(Entries taken from a collection)
········
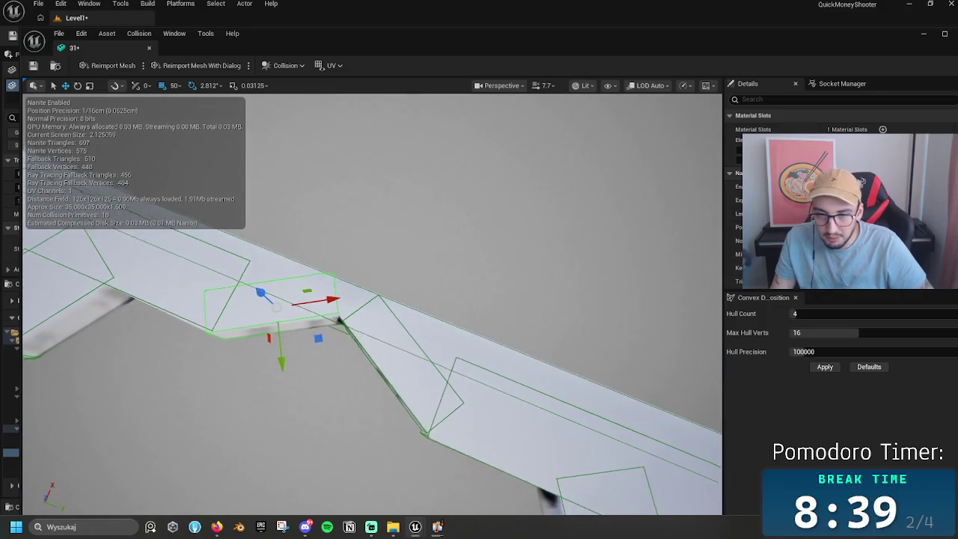
{"action": "key", "text": "e"}
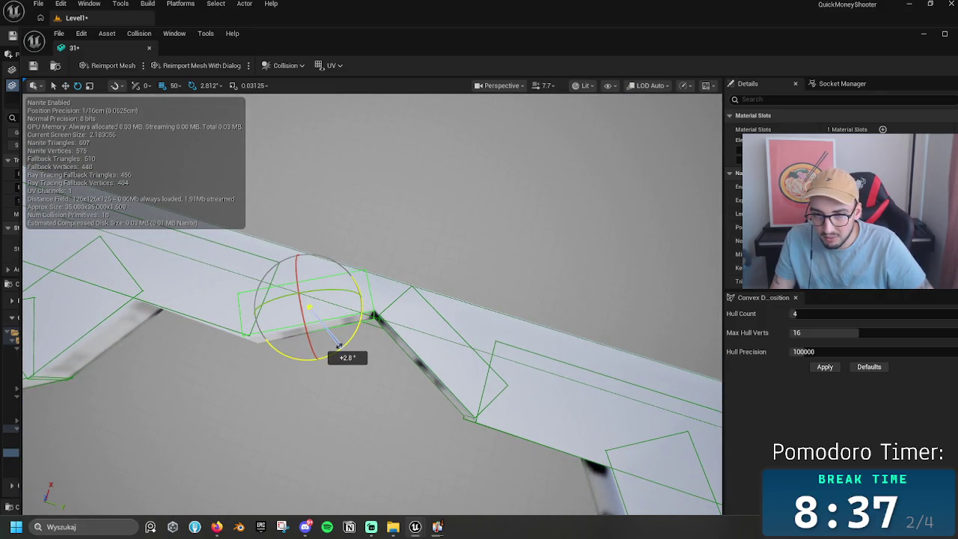
{"action": "key", "text": "w"}
{"action": "mouse_move", "coordinate": [338, 346]}
{"action": "left_mouse_down"}
{"action": "mouse_move", "coordinate": [354, 338]}
{"action": "mouse_move", "coordinate": [342, 355]}
{"action": "mouse_move", "coordinate": [393, 344]}
{"action": "mouse_move", "coordinate": [359, 295]}
{"action": "mouse_move", "coordinate": [305, 274]}
{"action": "left_mouse_up"}
{"action": "key", "text": "e"}
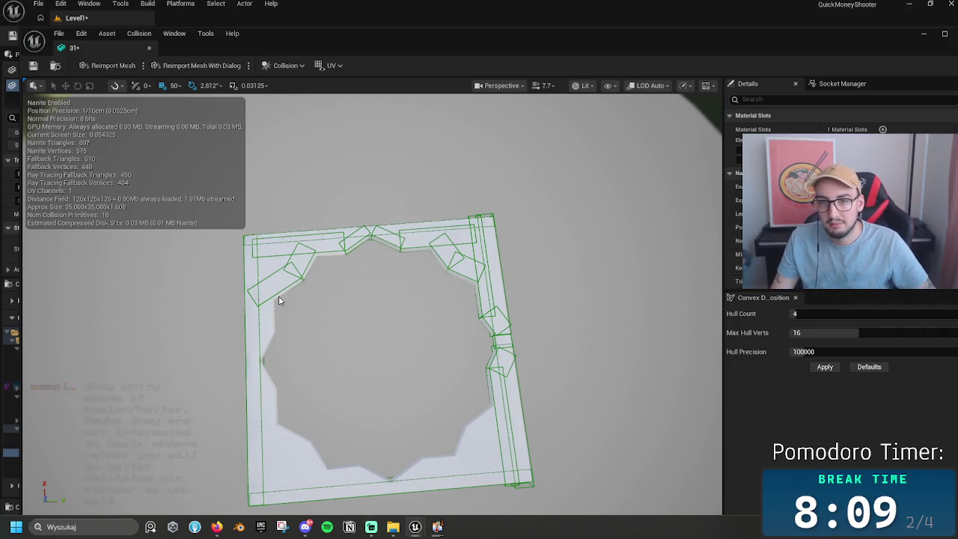
{"action": "left_click", "coordinate": [278, 300]}
{"action": "key", "text": "w"}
········
(Assigned task)
With images excluded, write the records above out again exactly.

(Completed exercise)
{"action": "key", "text": "e"}
{"action": "key", "text": "w"}
{"action": "mouse_move", "coordinate": [338, 346]}
{"action": "left_mouse_down"}
{"action": "mouse_move", "coordinate": [354, 338]}
{"action": "mouse_move", "coordinate": [342, 355]}
{"action": "mouse_move", "coordinate": [393, 344]}
{"action": "mouse_move", "coordinate": [359, 295]}
{"action": "mouse_move", "coordinate": [305, 274]}
{"action": "left_mouse_up"}
{"action": "key", "text": "e"}
{"action": "left_click", "coordinate": [278, 300]}
{"action": "key", "text": "w"}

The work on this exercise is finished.